The global financial crisis that started in 2009 was one of the greatest since the Great Depression of 1929. It was an unprecedented event in the history of the modern world that left a lasting effect on the financial well being of millions of people around the world. The crises also showed the light to many nations who are extremely vulnerable due to their over-dependence on crude oil exports as their major source of foreign exchange. The situation becomes even more alarming for these nations as the pressure from international environmentalists on climate change is increasing with every passing day. For example the passing of the American Clean Energy and Security (ACES) Act of 2009, by US congress which was aimed at reducing the country’s oil import and carbon emission by one-quarter in the next 25 years.tahir123tahir
Oil is a lifeline for global economy and there is no doubt about it. The emerging economies increase have a resounding affect on the supply and demand of oil and extremely cold winter in Europe as well as steady economic growth in China, India and Brazil is keeping the oil prices at the higher end. This increase in the oil price is turning out to be a nightmare for the slowly recovering economies of Europe and the United States. These increases could seriously hinders the ability of industries to recover and create jobs as a major chunk of the recovered fiancés will end up footing the bill for energy. This specifically turns out to be a very unpleasant moment for Britain, Spain, Greece, Poland, France, Ireland even Tunisia in Africa, where governments are facing the heat from their angry citizens on the introduction of austerity measures to manage their wobbling economies.
The rising energy costs affect the prices of food directly and in the end increases the affect at a larger level. The riots in Tunisia are a prime example of hoe the increasing oil prices could push a country to the brink of civil war or revolution. But the link here is clear, increasing oil prices affecting the price of food and making the life of a normal citizen unbearable forcing him to come out on the streets.
A glance at the performance of world economies shows that German economy remains the strongest among Europeans with a successful inflation management. On the other side of Atlantic American economy recorded slow growth of three per cent. Indeed this increase in oil prices was one of the major worries of G-8 and Organisation of Economic Co-operation and Development (OECD), leaders.

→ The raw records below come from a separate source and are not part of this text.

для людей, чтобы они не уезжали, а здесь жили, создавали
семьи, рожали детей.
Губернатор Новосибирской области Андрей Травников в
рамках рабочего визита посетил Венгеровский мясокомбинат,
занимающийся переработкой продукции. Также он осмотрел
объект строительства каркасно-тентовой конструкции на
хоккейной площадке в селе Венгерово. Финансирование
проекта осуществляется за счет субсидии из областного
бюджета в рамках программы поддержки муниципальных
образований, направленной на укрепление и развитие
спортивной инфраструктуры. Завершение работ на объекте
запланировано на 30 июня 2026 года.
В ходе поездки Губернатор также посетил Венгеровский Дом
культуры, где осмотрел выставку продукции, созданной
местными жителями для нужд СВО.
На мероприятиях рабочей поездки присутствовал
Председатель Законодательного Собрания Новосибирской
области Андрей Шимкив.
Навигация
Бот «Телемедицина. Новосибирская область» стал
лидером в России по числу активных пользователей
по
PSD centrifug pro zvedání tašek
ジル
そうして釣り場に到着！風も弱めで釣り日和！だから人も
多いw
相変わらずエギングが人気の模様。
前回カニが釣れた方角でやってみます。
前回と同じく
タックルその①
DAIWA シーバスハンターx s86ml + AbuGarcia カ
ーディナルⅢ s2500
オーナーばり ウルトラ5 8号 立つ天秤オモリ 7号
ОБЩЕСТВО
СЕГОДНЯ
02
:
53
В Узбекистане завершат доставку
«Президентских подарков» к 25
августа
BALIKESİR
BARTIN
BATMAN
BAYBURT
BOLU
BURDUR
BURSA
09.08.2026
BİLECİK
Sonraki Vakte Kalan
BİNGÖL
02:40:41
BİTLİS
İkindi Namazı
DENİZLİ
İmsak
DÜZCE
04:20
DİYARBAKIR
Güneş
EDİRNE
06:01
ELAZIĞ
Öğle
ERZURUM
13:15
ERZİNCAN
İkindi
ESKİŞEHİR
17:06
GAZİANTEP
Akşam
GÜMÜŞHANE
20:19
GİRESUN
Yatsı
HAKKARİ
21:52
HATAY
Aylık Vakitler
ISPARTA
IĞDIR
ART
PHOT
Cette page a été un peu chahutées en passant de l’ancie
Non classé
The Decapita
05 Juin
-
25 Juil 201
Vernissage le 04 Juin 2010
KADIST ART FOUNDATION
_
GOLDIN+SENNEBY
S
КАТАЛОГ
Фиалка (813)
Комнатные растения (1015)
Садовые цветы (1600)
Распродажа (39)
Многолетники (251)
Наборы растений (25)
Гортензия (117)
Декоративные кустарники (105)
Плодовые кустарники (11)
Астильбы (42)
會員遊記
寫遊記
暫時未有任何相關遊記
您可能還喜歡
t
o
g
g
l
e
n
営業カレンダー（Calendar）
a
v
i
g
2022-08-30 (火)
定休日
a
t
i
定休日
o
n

So the affect of increasing oil prices and heavy dependence on crude oil as a source of energy is having a dual affect. On one hand it is creating outright problems for world economies and on the other hand it is forcing world leaders to start looking for alternatives more than ever.
Food prices are not the only affected of the rising oil prices. The political leadership is not immune to this either where we saw from Wikileaks revelation that Shell has such pervasive influence in Nigeria to the extent that some experts believe “Nigeria is Shell and Shell is Nigeria”. So the rising oil prices give a new tool to industrialised nations to manipulate the political developments in the countries that produce oil or use it as a large part of their energy requirements. This is a revisit to the situation in the 1980s when Margaret Thatcher and Ronald Reagan collapsed the global oil market using Saudi Arabia and Kuwait. This as a result instigated late Iraqi President Saddam Hussain to invade Kuwait in August 1990. Or acted as one of the prime reasons given by Saddam Hussain.
The lesson for oil consuming nations is to increase their efforts to reduce their reliance on oil as a source of energy, especially for transportation. Just European Union has seen its import bill rise by $70bn during 2010, which is equal to the combined budget deficits of Greece and Portugal.
The worry right now is that if oil prices continue to rise at the same level it could bring us the same financial crises once again as we saw in 2008. This time the governments would not be able to act as affectively as they managed to do in 2008. It is also a time for the oil producers to look at a broader picture and increase the oil production in order to ease the pressure on world economy that at the end will benefit them in the longer run.